Pull out of the data below the stretch of lines bounded by the one containing "Figure 6. XPS" and the one containing "Fig. 5. Cumulative", both bounds included, unchanged.

- _Data extracts_:
——————

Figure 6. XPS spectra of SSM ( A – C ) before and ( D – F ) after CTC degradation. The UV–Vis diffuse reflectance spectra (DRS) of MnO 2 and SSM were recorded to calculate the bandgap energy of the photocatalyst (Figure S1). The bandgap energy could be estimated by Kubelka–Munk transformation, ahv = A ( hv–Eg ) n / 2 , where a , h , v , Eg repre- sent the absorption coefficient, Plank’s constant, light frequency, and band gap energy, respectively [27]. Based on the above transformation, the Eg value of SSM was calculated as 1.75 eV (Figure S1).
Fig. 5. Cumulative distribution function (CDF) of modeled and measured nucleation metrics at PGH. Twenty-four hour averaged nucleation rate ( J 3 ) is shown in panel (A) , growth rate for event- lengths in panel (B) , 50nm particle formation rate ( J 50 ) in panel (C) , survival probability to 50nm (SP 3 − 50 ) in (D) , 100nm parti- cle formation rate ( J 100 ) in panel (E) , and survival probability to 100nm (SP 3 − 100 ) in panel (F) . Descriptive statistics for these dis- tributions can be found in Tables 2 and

——————

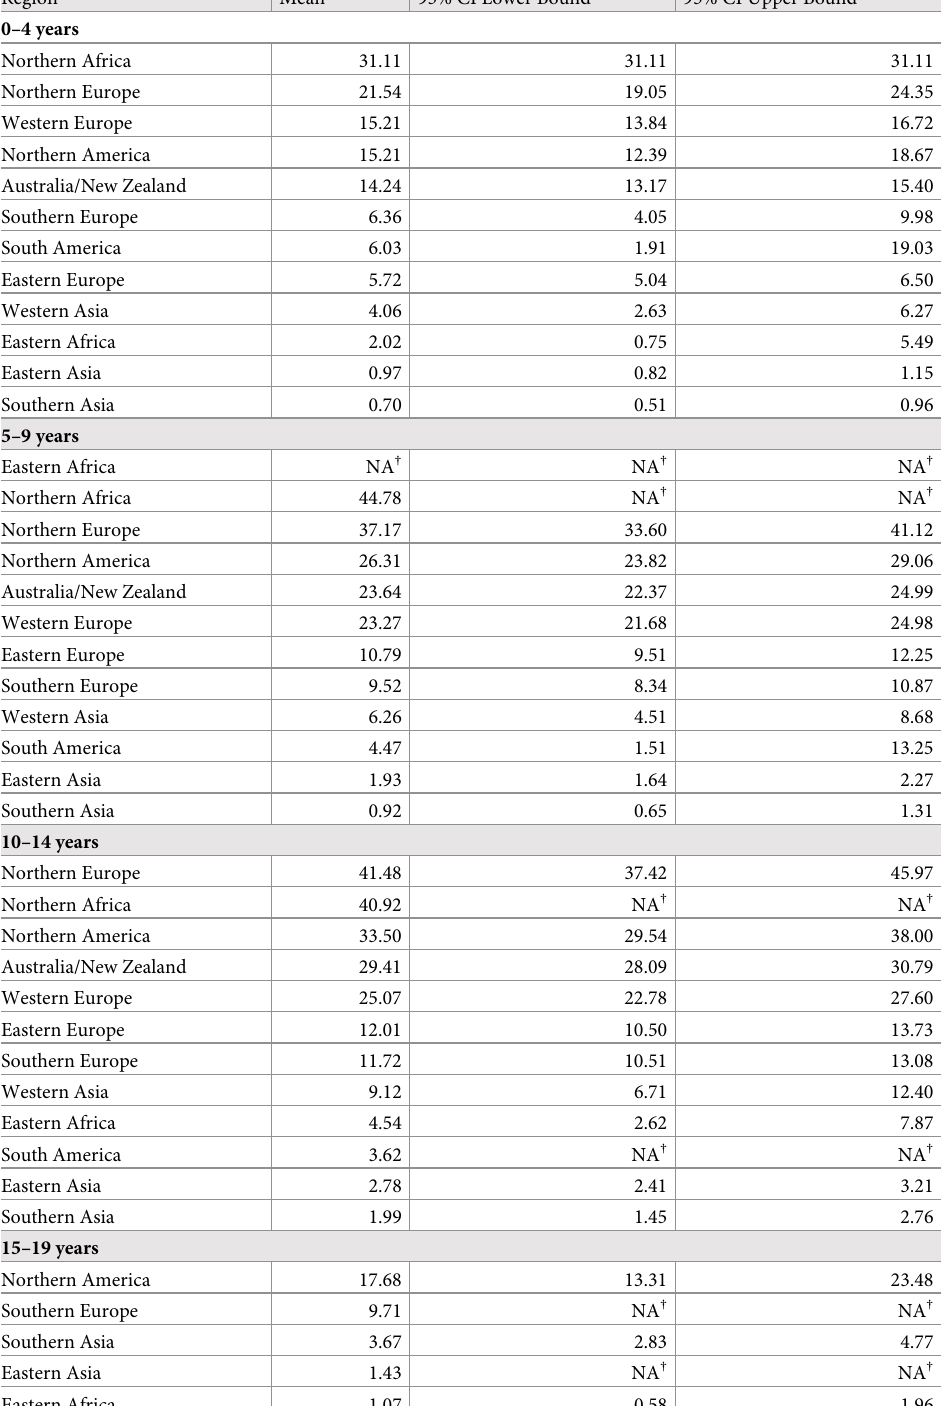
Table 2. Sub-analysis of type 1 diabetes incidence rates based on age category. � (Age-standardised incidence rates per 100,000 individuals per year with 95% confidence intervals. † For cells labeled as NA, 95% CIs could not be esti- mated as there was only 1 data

——————

- _Answer below_:
Figure 6. XPS spectra of SSM ( A – C ) before and ( D – F ) after CTC degradation. The UV–Vis diffuse reflectance spectra (DRS) of MnO 2 and SSM were recorded to calculate the bandgap energy of the photocatalyst (Figure S1). The bandgap energy could be estimated by Kubelka–Munk transformation, ahv = A ( hv–Eg ) n / 2 , where a , h , v , Eg repre- sent the absorption coefficient, Plank’s constant, light frequency, and band gap energy, respectively [27]. Based on the above transformation, the Eg value of SSM was calculated as 1.75 eV (Figure S1).
Fig. 5. Cumulative distribution function (CDF) of modeled and measured nucleation metrics at PGH. Twenty-four hour averaged nucleation rate ( J 3 ) is shown in panel (A) , growth rate for event- lengths in panel (B) , 50nm particle formation rate ( J 50 ) in panel (C) , survival probability to 50nm (SP 3 − 50 ) in (D) , 100nm parti- cle formation rate ( J 100 ) in panel (E) , and survival probability to 100nm (SP 3 − 100 ) in panel (F) . Descriptive statistics for these dis- tributions can be found in Tables 2 and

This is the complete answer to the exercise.